→ **What the exercise asks**
Pick up the high-yield bond market report at the point where it stops and keep writing it.

→ **Text under study**
Six Flags jumps on Q2 swing to profit; WCI slides after Chapter 11; Aeroflex rolls loan into bonds

By Paul Deckelman and Paul A. Harris

New York, Aug. 4 - Six Flags Inc.'s bonds moved up solidly on Monday after the New York-based theme park operator reported a second-quarter profit, in contrast to its year-earlier red ink.

On the downside, WCI Communities Inc.'s bonds were lower after the Florida-based homebuilder sought Chapter 11 protection from its junk bond holders and other creditors.

Another downsider was Idearc Inc., whose bonds continued their recent slide.

Market participants were divided on whether General Motors Corp.'s bonds appeared to steady after traveling on some rocky roads last week after the Detroit giant released terrible quarterly numbers and sales figures.

But a trader saw oil-related names like Tesoro Corp., Chesapeake Energy Corp. and Pride International Inc. slip-sliding around in the wake of the more than $20 per barrel fall that petroleum prices have recently taken - and as crude dropped another $4 in Monday's dealings to its lowest levels since early May.

In the primary arena, Aeroflex Inc. brought a $225 million issue of seven-year notes to market, rolling a previous loan into the new bonds.

And high yield syndicate sources saw a $149 million offering of four-year notes from Caribbean Restaurants LLC on the menu.

Syndicate sources used expressions such as "dead quiet" to describe Monday's session as the first full week of August 2008 got underway in the junk market.

→ **Data shown**
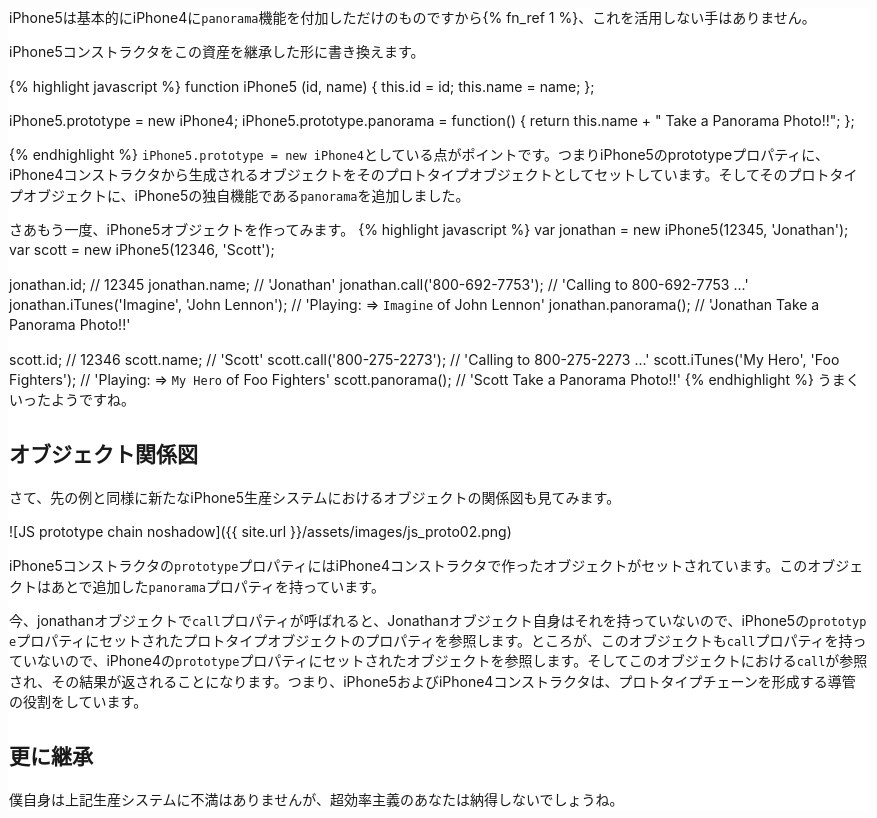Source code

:iPhone5は基本的にiPhone4に`panorama`機能を付加しただけのものですから{% fn_ref 1 %}、これを活用しない手はありません。

iPhone5コンストラクタをこの資産を継承した形に書き換えます。

{% highlight javascript %}
function iPhone5 (id, name) {
  this.id = id;
  this.name = name;
};

iPhone5.prototype = new iPhone4;
iPhone5.prototype.panorama = function() {
  return this.name + " Take a Panorama Photo!!";
};

{% endhighlight %}
`iPhone5.prototype = new iPhone4`としている点がポイントです。つまりiPhone5のprototypeプロパティに、iPhone4コンストラクタから生成されるオブジェクトをそのプロトタイプオブジェクトとしてセットしています。そしてそのプロトタイプオブジェクトに、iPhone5の独自機能である`panorama`を追加しました。

さあもう一度、iPhone5オブジェクトを作ってみます。
{% highlight javascript %}
var jonathan = new iPhone5(12345, 'Jonathan');
var scott = new iPhone5(12346, 'Scott');

jonathan.id; // 12345
jonathan.name; // 'Jonathan'
jonathan.call('800-692-7753'); // 'Calling to 800-692-7753 ...'
jonathan.iTunes('Imagine', 'John Lennon'); // 'Playing: => `Imagine` of John Lennon'
jonathan.panorama(); // 'Jonathan Take a Panorama Photo!!'

scott.id; // 12346
scott.name; // 'Scott'
scott.call('800-275-2273'); // 'Calling to 800-275-2273 ...'
scott.iTunes('My Hero', 'Foo Fighters'); // 'Playing: => `My Hero` of Foo Fighters'
scott.panorama(); // 'Scott Take a Panorama Photo!!'
{% endhighlight %}
うまくいったようですね。

## オブジェクト関係図
さて、先の例と同様に新たなiPhone5生産システムにおけるオブジェクトの関係図も見てみます。

![JS prototype chain noshadow]({{ site.url }}/assets/images/js_proto02.png)

iPhone5コンストラクタの`prototype`プロパティにはiPhone4コンストラクタで作ったオブジェクトがセットされています。このオブジェクトはあとで追加した`panorama`プロパティを持っています。

今、jonathanオブジェクトで`call`プロパティが呼ばれると、Jonathanオブジェクト自身はそれを持っていないので、iPhone5の`prototype`プロパティにセットされたプロトタイプオブジェクトのプロパティを参照します。ところが、このオブジェクトも`call`プロパティを持っていないので、iPhone4の`prototype`プロパティにセットされたオブジェクトを参照します。そしてこのオブジェクトにおける`call`が参照され、その結果が返されることになります。つまり、iPhone5およびiPhone4コンストラクタは、プロトタイプチェーンを形成する導管の役割をしています。

## 更に継承
僕自身は上記生産システムに不満はありませんが、超効率主義のあなたは納得しないでしょうね。
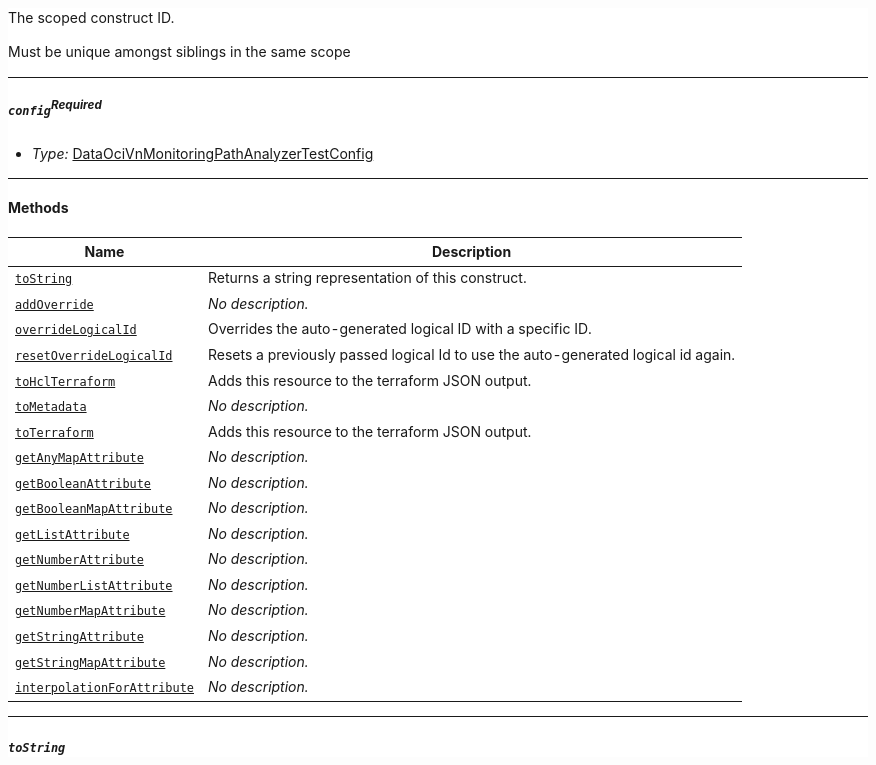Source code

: The scoped construct ID.

Must be unique amongst siblings in the same scope

---

##### `config`<sup>Required</sup> <a name="config" id="rhizo-co-terraform-provider-oci.dataOciVnMonitoringPathAnalyzerTest.DataOciVnMonitoringPathAnalyzerTest.Initializer.parameter.config"></a>

- *Type:* <a href="#rhizo-co-terraform-provider-oci.dataOciVnMonitoringPathAnalyzerTest.DataOciVnMonitoringPathAnalyzerTestConfig">DataOciVnMonitoringPathAnalyzerTestConfig</a>

---

#### Methods <a name="Methods" id="Methods"></a>

| **Name** | **Description** |
| --- | --- |
| <code><a href="#rhizo-co-terraform-provider-oci.dataOciVnMonitoringPathAnalyzerTest.DataOciVnMonitoringPathAnalyzerTest.toString">toString</a></code> | Returns a string representation of this construct. |
| <code><a href="#rhizo-co-terraform-provider-oci.dataOciVnMonitoringPathAnalyzerTest.DataOciVnMonitoringPathAnalyzerTest.addOverride">addOverride</a></code> | *No description.* |
| <code><a href="#rhizo-co-terraform-provider-oci.dataOciVnMonitoringPathAnalyzerTest.DataOciVnMonitoringPathAnalyzerTest.overrideLogicalId">overrideLogicalId</a></code> | Overrides the auto-generated logical ID with a specific ID. |
| <code><a href="#rhizo-co-terraform-provider-oci.dataOciVnMonitoringPathAnalyzerTest.DataOciVnMonitoringPathAnalyzerTest.resetOverrideLogicalId">resetOverrideLogicalId</a></code> | Resets a previously passed logical Id to use the auto-generated logical id again. |
| <code><a href="#rhizo-co-terraform-provider-oci.dataOciVnMonitoringPathAnalyzerTest.DataOciVnMonitoringPathAnalyzerTest.toHclTerraform">toHclTerraform</a></code> | Adds this resource to the terraform JSON output. |
| <code><a href="#rhizo-co-terraform-provider-oci.dataOciVnMonitoringPathAnalyzerTest.DataOciVnMonitoringPathAnalyzerTest.toMetadata">toMetadata</a></code> | *No description.* |
| <code><a href="#rhizo-co-terraform-provider-oci.dataOciVnMonitoringPathAnalyzerTest.DataOciVnMonitoringPathAnalyzerTest.toTerraform">toTerraform</a></code> | Adds this resource to the terraform JSON output. |
| <code><a href="#rhizo-co-terraform-provider-oci.dataOciVnMonitoringPathAnalyzerTest.DataOciVnMonitoringPathAnalyzerTest.getAnyMapAttribute">getAnyMapAttribute</a></code> | *No description.* |
| <code><a href="#rhizo-co-terraform-provider-oci.dataOciVnMonitoringPathAnalyzerTest.DataOciVnMonitoringPathAnalyzerTest.getBooleanAttribute">getBooleanAttribute</a></code> | *No description.* |
| <code><a href="#rhizo-co-terraform-provider-oci.dataOciVnMonitoringPathAnalyzerTest.DataOciVnMonitoringPathAnalyzerTest.getBooleanMapAttribute">getBooleanMapAttribute</a></code> | *No description.* |
| <code><a href="#rhizo-co-terraform-provider-oci.dataOciVnMonitoringPathAnalyzerTest.DataOciVnMonitoringPathAnalyzerTest.getListAttribute">getListAttribute</a></code> | *No description.* |
| <code><a href="#rhizo-co-terraform-provider-oci.dataOciVnMonitoringPathAnalyzerTest.DataOciVnMonitoringPathAnalyzerTest.getNumberAttribute">getNumberAttribute</a></code> | *No description.* |
| <code><a href="#rhizo-co-terraform-provider-oci.dataOciVnMonitoringPathAnalyzerTest.DataOciVnMonitoringPathAnalyzerTest.getNumberListAttribute">getNumberListAttribute</a></code> | *No description.* |
| <code><a href="#rhizo-co-terraform-provider-oci.dataOciVnMonitoringPathAnalyzerTest.DataOciVnMonitoringPathAnalyzerTest.getNumberMapAttribute">getNumberMapAttribute</a></code> | *No description.* |
| <code><a href="#rhizo-co-terraform-provider-oci.dataOciVnMonitoringPathAnalyzerTest.DataOciVnMonitoringPathAnalyzerTest.getStringAttribute">getStringAttribute</a></code> | *No description.* |
| <code><a href="#rhizo-co-terraform-provider-oci.dataOciVnMonitoringPathAnalyzerTest.DataOciVnMonitoringPathAnalyzerTest.getStringMapAttribute">getStringMapAttribute</a></code> | *No description.* |
| <code><a href="#rhizo-co-terraform-provider-oci.dataOciVnMonitoringPathAnalyzerTest.DataOciVnMonitoringPathAnalyzerTest.interpolationForAttribute">interpolationForAttribute</a></code> | *No description.* |

---

##### `toString` <a name="toString" id="rhizo-co-terraform-provider-oci.dataOciVnMonitoringPathAnalyzerTest.DataOciVnMonitoringPathAnalyzerTest.toString"></a>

→ **Result for this exercise**
"It has been very quiet," one syndicate official observed.

"Of course, you have the seasonality of the market, given that this is August.

"Also it was a Monday in the summertime.

"On top of that there is the continuing deleveraging that we have been seeing over the past six months to nine months.

"Those factors make for a very quiet environment."

Caribbean Restaurants launches $149 million

The Monday session turned out news of one deal launch.

Caribbean Restaurants, LLC began a roadshow for its $149 million offering of four-year senior secured notes (B3/B).

Jefferies & Co. and Credit Suisse are joint bookrunners for the debt refinancing deal from the Puerto Rican quick-service restaurant franchise, operator of 174 Burger King restaurants.

It is one of two deals on the road.

Allis-Chalmers Energy Inc.'s $350 million offering of 10-year senior notes, via RBC Capital Markets and Goldman Sachs, has been roadshowing since the middle of last week.

The acquisition and general corporate purposes is expected to price late this week.

Mezzanine market

Some sources have also been watching for news on the Chet Morrison Contractors, Inc. proposed $100 million private placement of five-year senior secured notes (B3), via placement agent Global Hunter Securities.

On Monday a high-yield syndicate official said that Chet Morrison, a Houma, La.-based wholly owned subsidiary of Morrison Energy Group, LLC, was expected bring the deal to the Rule 144A market in early July, but abandoned that attempt, opting instead to take the debt refinancing into the private placement market.

The official added that the mezzanine market has been comparatively busy due, in part, to the rugged condition of the Rule 144A junk market at present.

"The mezz market is a bit more concentrated," the source said.

Whereas the typical process with a Rule 144A deal features 30-minute roadshow stops, private deals provide investors with a chance to evaluate opportunities in face-to-face meetings with management, the official pointed out.

"You get a more exhaustive credit review in the private market."

Aeroflex prices 11¾% notes

Elsewhere on Monday there was activity related to the LBO backlog.

Aeroflex Inc. priced a $225 million tranche of 11¾% senior notes due Feb. 15, 2015 at par.

Goldman Sachs was the sole bookrunner.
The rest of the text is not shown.